Asda, however, had very different issues. Norman describes it as "a broken company." "It was originally created by a group of northern dairy farmers as a value-driven, large-scale food and general store, with big spaces," he says.

But during the 1980s it lost direction and became a bureaucratic, demoralised, over-diversified organisation with hierarchical management, a company jet and no direction. "By the time I arrived, its prices were the same as everyone else, and it was in danger of defaulting on its borrowing," he says.

open quoteAll failing organisations need a sense of direction. The new general is expected to know which way to march.end quote

The good news was that it was still very clear what the Asda brand should be about: everyday low prices. After slashing overheads – the jet had already gone, closing buildings, cutting back middle management and overseeing the departure of nearly a tenth of the workforce, Norman started work on rebuilding the company culture.

This, he says, was key. "All failing organisations need a sense of direction. The new general is expected to know which way to march. Even if the strategy is completely unclear people need new confidence, a sense of direction – you've got to say. 'we march towards the sound of battle'."

He applied similar thinking to Energis, although the telecoms provider had a completely different set of difficulties. It saw itself as a provider of telecoms infrastructure. "It had 7,000 kilometres of fibre optic cabling and it thought that all it had to do was fill it up," says Norman. But he realised that customers don't really care about infrastructure, they just want their phones to work well.

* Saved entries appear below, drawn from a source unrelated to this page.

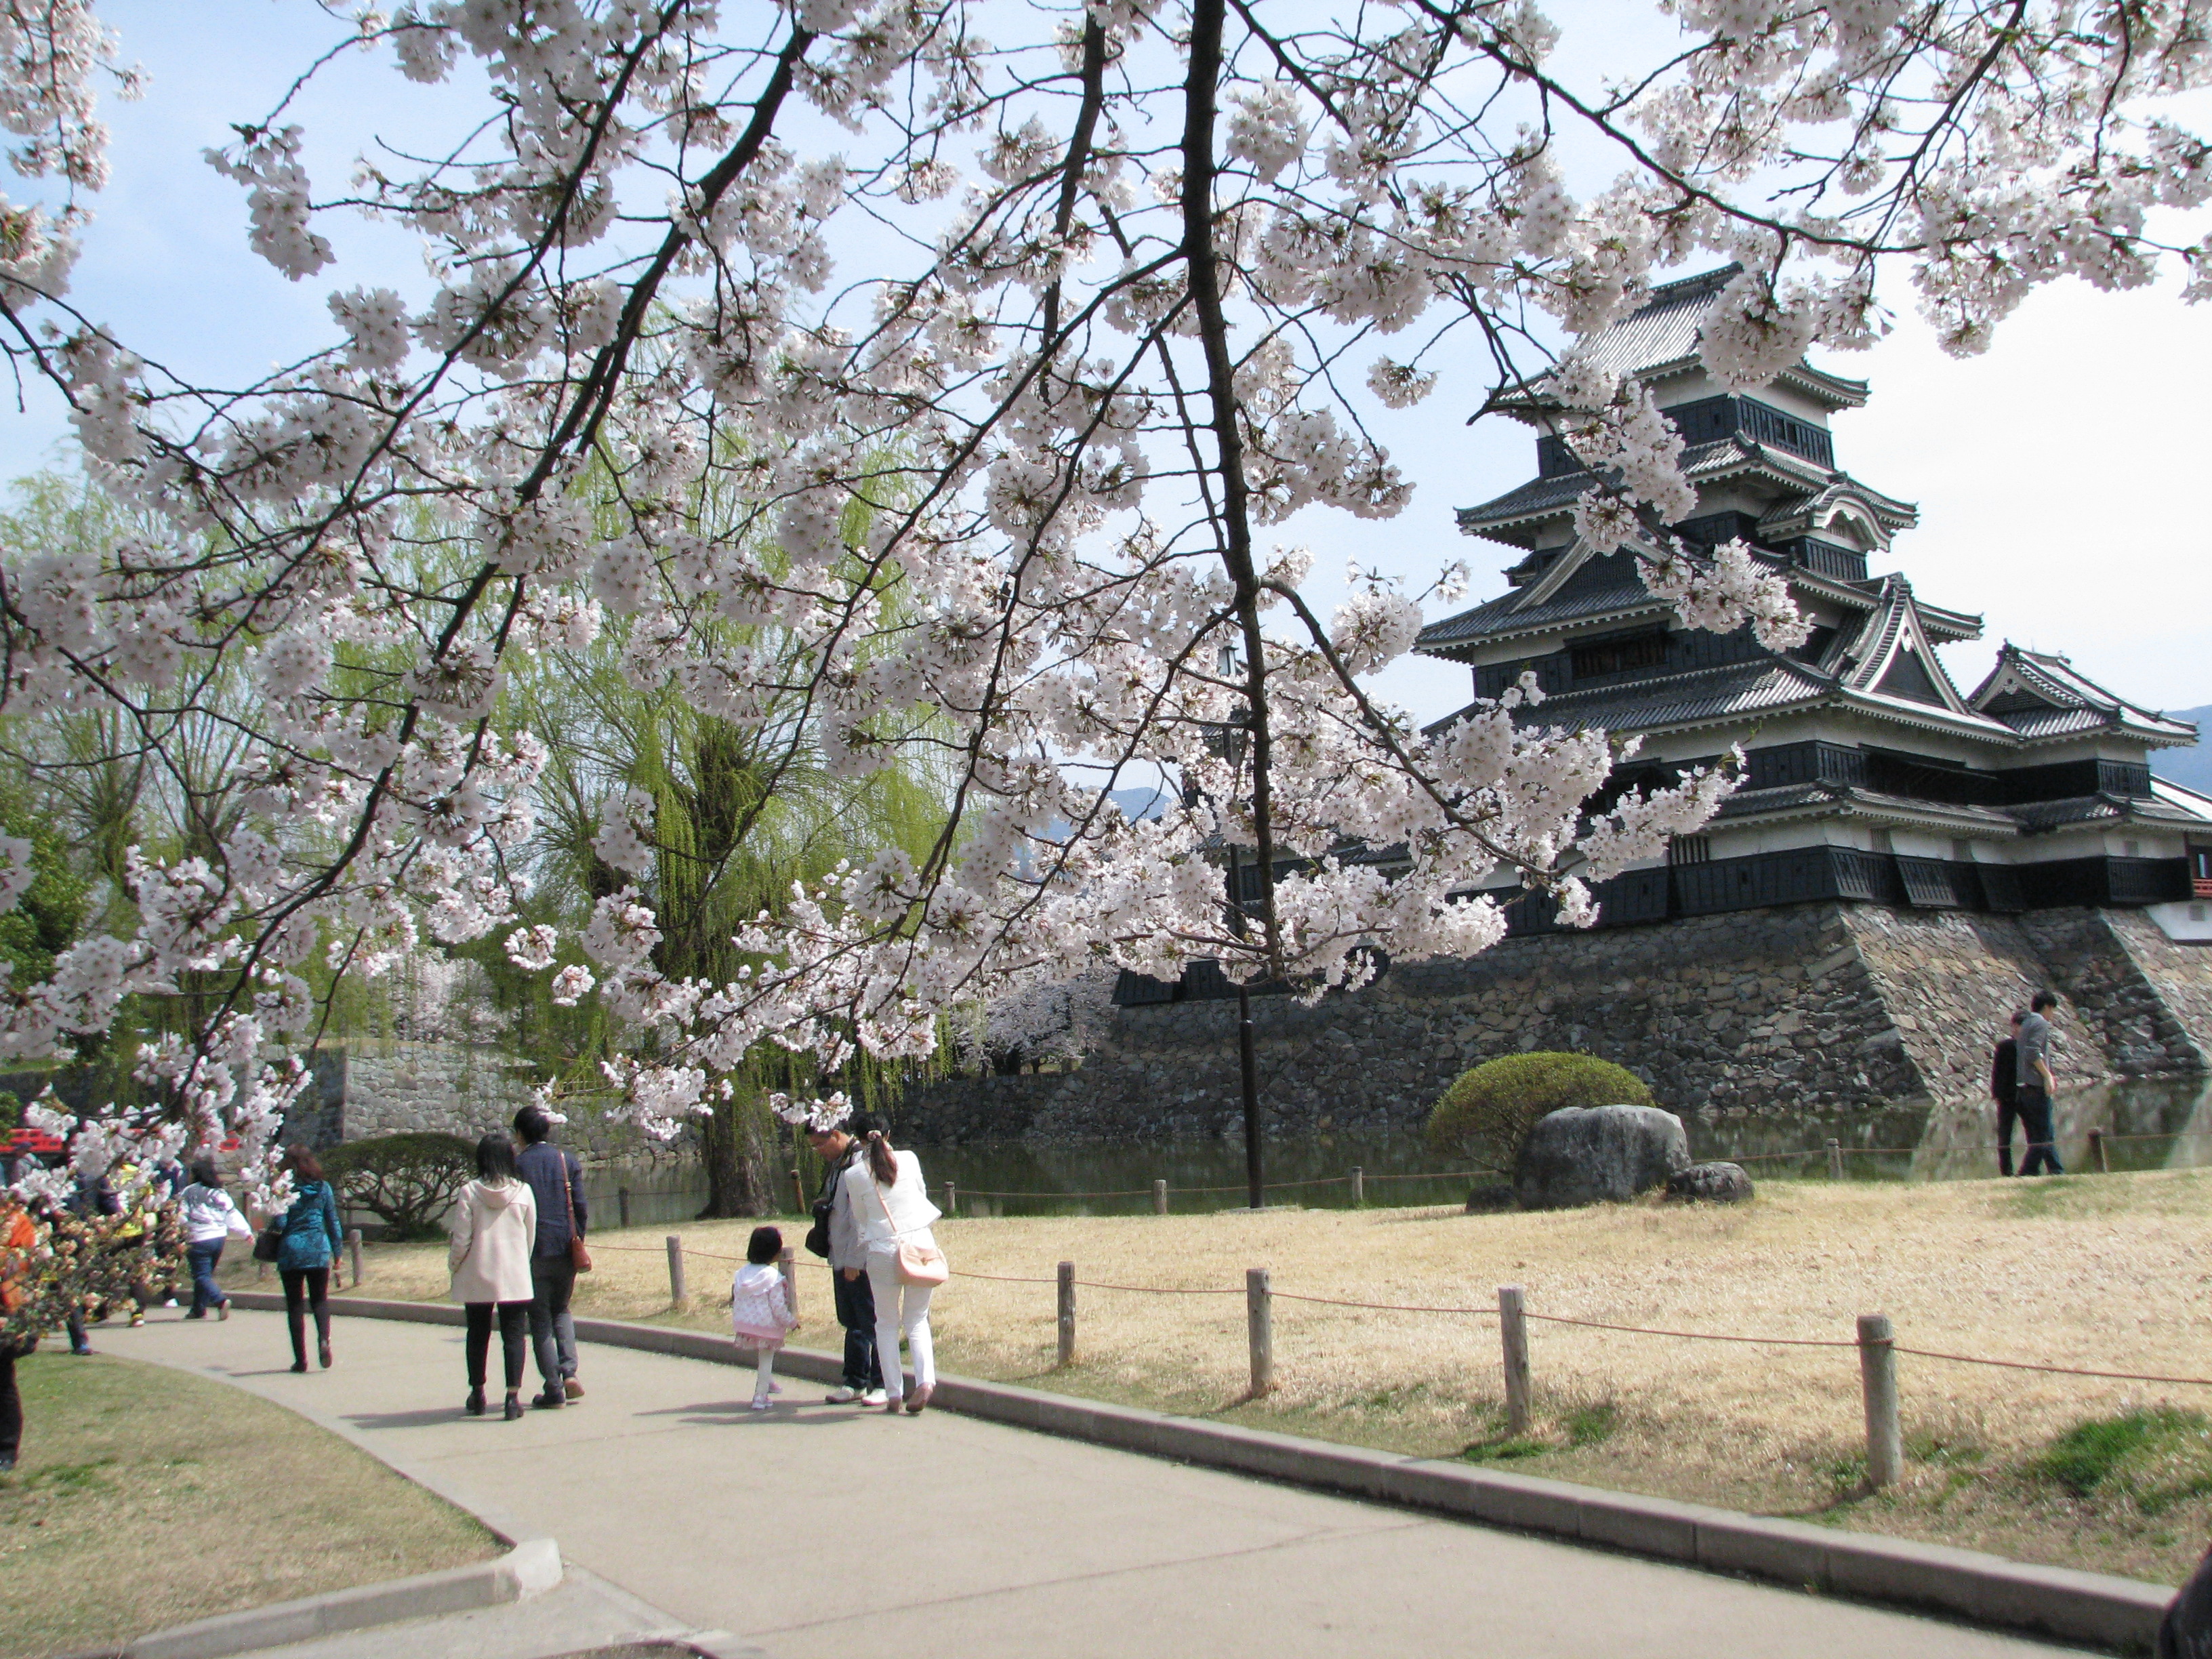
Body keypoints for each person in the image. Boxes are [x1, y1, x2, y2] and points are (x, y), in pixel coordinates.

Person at [843, 1128, 943, 1415]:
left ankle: (893, 1392)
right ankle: (925, 1381)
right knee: (917, 1319)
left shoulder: (854, 1174)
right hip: (920, 1244)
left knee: (886, 1323)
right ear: (887, 1133)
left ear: (858, 1138)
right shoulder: (909, 1158)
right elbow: (921, 1195)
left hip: (883, 1248)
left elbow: (861, 1216)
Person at [448, 1132, 538, 1422]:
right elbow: (530, 1235)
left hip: (477, 1272)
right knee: (514, 1335)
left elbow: (461, 1238)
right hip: (514, 1274)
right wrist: (521, 1262)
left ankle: (477, 1393)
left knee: (477, 1334)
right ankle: (512, 1398)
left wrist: (454, 1265)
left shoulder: (469, 1192)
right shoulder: (523, 1191)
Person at [806, 1111, 885, 1406]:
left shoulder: (859, 1163)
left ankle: (882, 1382)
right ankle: (854, 1381)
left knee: (872, 1322)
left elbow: (862, 1218)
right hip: (840, 1254)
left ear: (836, 1135)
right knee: (852, 1321)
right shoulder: (838, 1164)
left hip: (859, 1259)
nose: (818, 1151)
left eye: (820, 1144)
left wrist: (855, 1259)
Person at [512, 1105, 588, 1410]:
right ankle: (570, 1372)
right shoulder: (565, 1160)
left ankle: (554, 1388)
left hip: (532, 1250)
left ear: (520, 1134)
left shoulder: (517, 1165)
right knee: (562, 1310)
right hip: (565, 1247)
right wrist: (578, 1240)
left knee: (540, 1318)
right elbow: (580, 1207)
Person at [274, 1147, 345, 1370]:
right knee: (320, 1300)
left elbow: (280, 1223)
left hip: (292, 1249)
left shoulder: (284, 1189)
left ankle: (301, 1360)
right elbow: (332, 1221)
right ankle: (324, 1340)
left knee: (295, 1305)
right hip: (318, 1247)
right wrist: (338, 1252)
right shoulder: (323, 1187)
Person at [730, 1225, 798, 1411]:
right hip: (767, 1326)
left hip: (745, 1323)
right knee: (766, 1357)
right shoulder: (773, 1277)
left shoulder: (742, 1273)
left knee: (763, 1356)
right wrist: (792, 1322)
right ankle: (760, 1397)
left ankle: (768, 1382)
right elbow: (778, 1308)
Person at [178, 1160, 251, 1319]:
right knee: (206, 1276)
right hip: (218, 1237)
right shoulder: (219, 1192)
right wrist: (246, 1232)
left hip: (198, 1237)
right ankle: (198, 1309)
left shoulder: (189, 1192)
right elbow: (231, 1213)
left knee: (201, 1275)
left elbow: (182, 1215)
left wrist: (181, 1231)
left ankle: (220, 1300)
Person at [0, 1189, 39, 1472]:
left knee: (2, 1381)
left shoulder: (15, 1220)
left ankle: (6, 1448)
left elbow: (21, 1262)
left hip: (5, 1306)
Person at [2015, 989, 2065, 1176]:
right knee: (2043, 1135)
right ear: (2047, 1007)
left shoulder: (2027, 1022)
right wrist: (2047, 1076)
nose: (2052, 1015)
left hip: (2025, 1086)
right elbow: (2033, 1052)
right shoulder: (2040, 1023)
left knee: (2043, 1132)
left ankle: (2056, 1170)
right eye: (2053, 1010)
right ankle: (2028, 1171)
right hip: (2036, 1086)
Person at [1991, 1012, 2023, 1176]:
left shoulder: (2030, 1046)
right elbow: (1997, 1072)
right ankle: (2007, 1171)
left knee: (2036, 1133)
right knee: (2004, 1137)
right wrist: (1997, 1094)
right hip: (2007, 1096)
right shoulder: (2005, 1047)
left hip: (2025, 1095)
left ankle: (2032, 1167)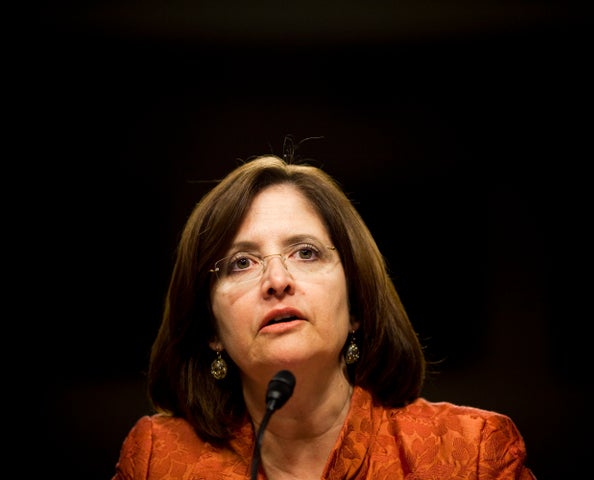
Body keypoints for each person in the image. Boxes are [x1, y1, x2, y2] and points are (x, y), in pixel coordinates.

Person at [111, 146, 537, 480]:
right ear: (211, 330)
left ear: (356, 306)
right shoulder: (156, 460)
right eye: (241, 262)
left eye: (306, 253)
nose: (277, 280)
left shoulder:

So along with Chief Executive, John Pluthero, he slashed the number of customers from 6,000 to 1,300 – retaining only the biggest and most profitable accounts, he reduced the workforce from 2,400 to 1,500, although crucially he recruited 700 new staff as well, and he set about transforming Energis into a service company targeting the upper end of its market.

open quote. . . in organisations where you can't change the people you have a big problem.end quote

Although keeping costs under control is obviously vital, and he admits that you win no popularity contests when turning around a business, Norman says the key lesson he has learned from 30 years in business is the importance of people.

"Service businesses depend entirely on the attitude and commitment of their people," he explains. "That's why in organisations where you can't change the people you have a big problem. I've always changed large numbers of people, then built the new company round new sets of attitudes."

That's all very well, but does any of this have relevance to companies that don't employ thousands of people? In Norman's view the answer is an emphatic "yes". "I don't think there's a massive distinction between big and small companies. In a big company you have more resources and sophisticated advisors. In a small one you do it yourself. But the principles are very similar."

"If you take a big company such as Asda, in a sense the objective is to make it like a small company. You have to be as close to the front line as if you owned one shop."